The report showed that the economically active population or working age population (persons within ages 15‐64) increased from 105.02million in Q4 2015 to 106million in Q1 2016. In Q1 2016, the labour force population (i.e those within the working age population willing, able and actively looking for work) increased to 78.4million from 76.9 million in Q4 2015, representing an increase in the labour force by 1.99%. This means 1.52mn economically active persons within ages 15‐64 entered the labour force in Q1 2016. Within the same period, the total number of people in full employment (who did any type of work for at least 40hours) decreased by 0.97%.
The NBS is of the view that, with an economically active or working age population of 106mn and labour forces population of 78.4mn. This means 27.6mn persons within the economically active or working age population decided not to work for various reasons in Q1 2016, compared with 28.06mn in Q4 2015.
The latest foreign trade statistics released by the National Bureau of Statistics (NBS) shows that the Nigerian economy achieved a trade deficit of N184bn in its merchandise trade in Q1 2016.
The imports dominated the total trade in Q1 2016. In Q1 2016, Nigeria’s total trade stood at N2.72trn, a decrease of 22.73% from N3.52trn recorded in Q4 2015. This was because of the sharp fall in the value of both imports and exports. Exports recoded the highest decline of 34.54% to N1.27trn in Q1 2016, from N1.94trn in Q4 2015.
On the average, exports accounted for about 63.34% of the total trade in the last thirteen quarters. The highest contribution of exports to total trade was 72.10% in Q3 2014, while the lowest contribution was 46.60% in Q1 2016.
On a quarterly basis, the contribution of exports to total merchandise trade decreased to 46.60% in Q1 2016 from 55.20% in Q4 2015. Meanwhile, in the last thirteen quarters between Q1 2013 and Q1 2016, oil exports dominated the total merchandise trade at an average of 75.18%.
The top destination for Nigeria’s exports showed that India remained the preferred spot, followed by the United States, Spain, Netherlands, France and South Africa. On the other hand, China remained Nigeria’s number one import partner, followed by the United States and Belgium.
Top on the list of the imported goods in Q1 2016 are: Boilers, Machinery and Appliances Thereof; Mineral Products; Products of the Chemical and Allied Industries; Vehicles, Aircrafts and Products Thereof; and Base Metals and Articles Thereof.
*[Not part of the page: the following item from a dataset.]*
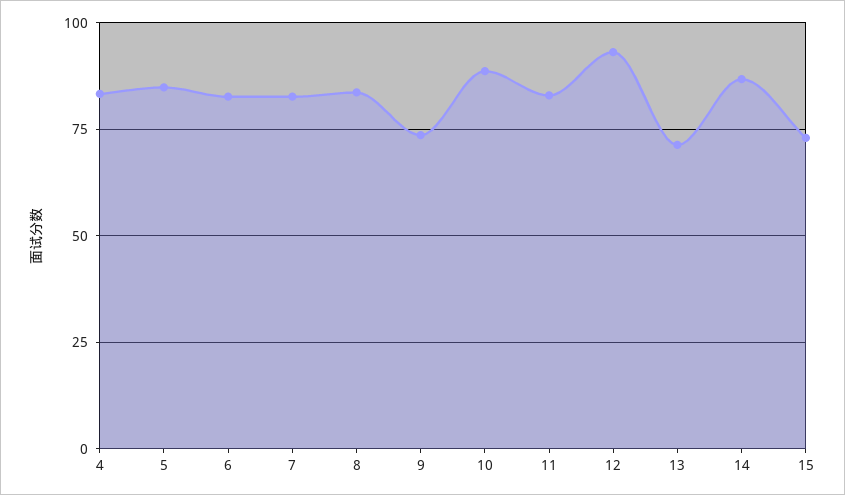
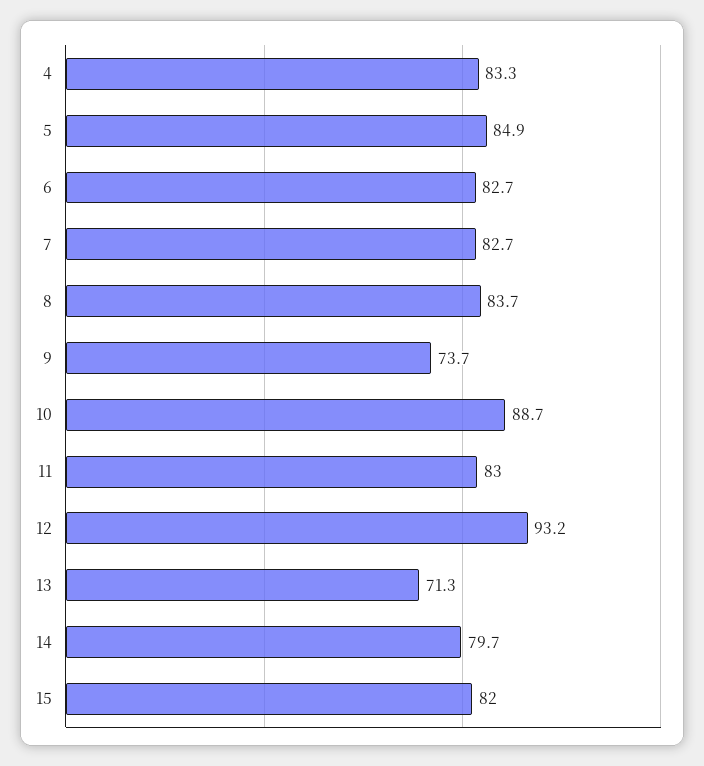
14: 87.5 -> 79.7
15: 72.5 -> 82

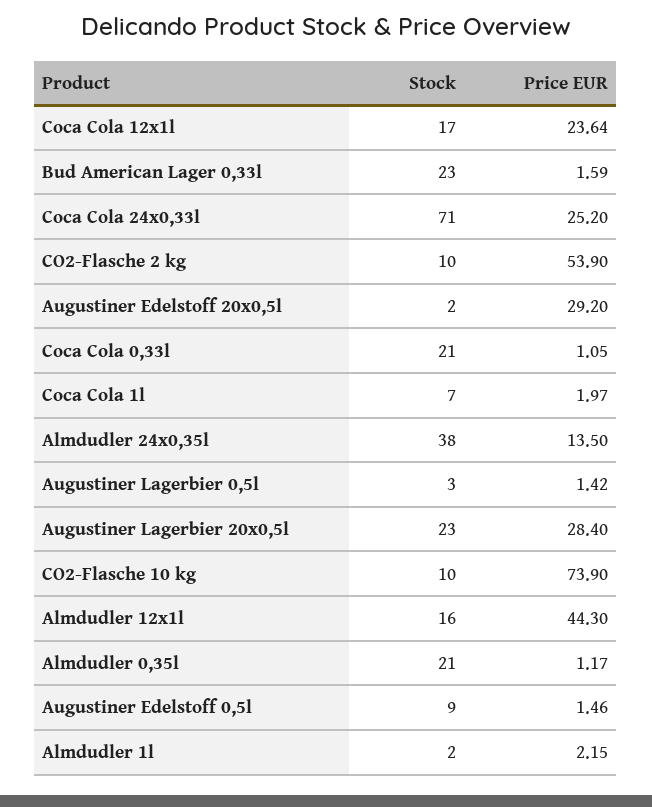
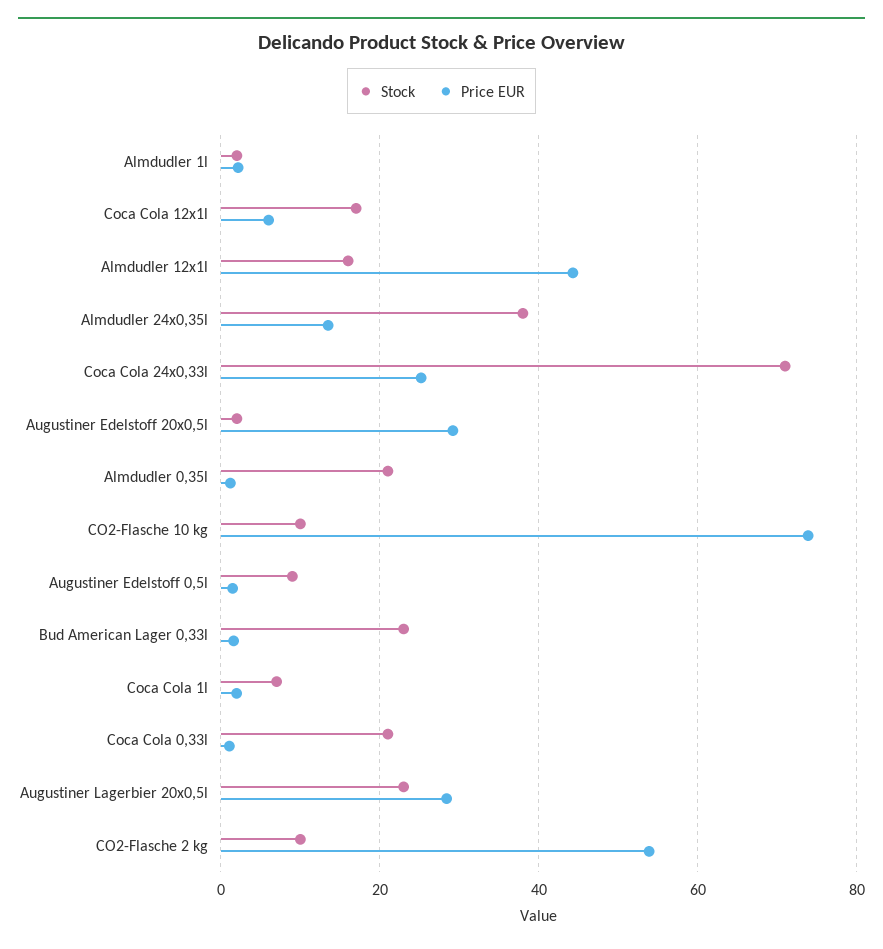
Price EUR, Coca Cola 12x1l: 23.64 -> 6
Stock, Augustiner Lagerbier 0,5l: 3 -> none
Price EUR, Augustiner Lagerbier 0,5l: 1.42 -> none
The top on the list of the imported goods in the sub-categories in Q1 2015 are: Motor Spirit (ordinary); Durum Wheat; Imported motorcycles and cycles; Cane Sugar; Mixtures of Odoriferous Substances; Other Machine Tools for Working Stone, Ceramic and concrete; and Milk and Cream in powder. The leading export commodities are: Mineral Products (83%); Vehicles, Aircraft and Parts Thereof (5.7%); and Prepared Foodstuffs, Beverages, Spirits and Vinegar, Tobacco (5%).